Could you reproduce, from the records below, everything from the line with "WHY JOIN A FOREX AFFILIATE PROGRAM?" down to the line with "About our Dept", keeping both of those lines and changing nothing?

▶ [SUPPLIED RECORDS]
● ● ●

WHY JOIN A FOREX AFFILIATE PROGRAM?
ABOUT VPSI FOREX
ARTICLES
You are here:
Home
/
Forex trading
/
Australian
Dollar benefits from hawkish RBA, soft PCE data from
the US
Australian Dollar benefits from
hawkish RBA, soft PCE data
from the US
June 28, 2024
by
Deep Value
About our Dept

● ● ●

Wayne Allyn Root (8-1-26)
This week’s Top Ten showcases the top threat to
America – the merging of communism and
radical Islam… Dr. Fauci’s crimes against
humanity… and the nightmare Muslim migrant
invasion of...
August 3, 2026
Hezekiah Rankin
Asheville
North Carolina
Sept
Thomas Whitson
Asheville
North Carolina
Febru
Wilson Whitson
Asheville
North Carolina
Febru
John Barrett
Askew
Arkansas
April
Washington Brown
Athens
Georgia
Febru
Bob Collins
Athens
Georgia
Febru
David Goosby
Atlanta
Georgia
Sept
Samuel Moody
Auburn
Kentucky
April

● ● ●

▶ [THE COMPLETED TASK]
WHY JOIN A FOREX AFFILIATE PROGRAM?
ABOUT VPSI FOREX
ARTICLES
You are here:
Home
/
Forex trading
/
Australian
Dollar benefits from hawkish RBA, soft PCE data from
the US
Australian Dollar benefits from
hawkish RBA, soft PCE data
from the US
June 28, 2024
by
Deep Value
About our Dept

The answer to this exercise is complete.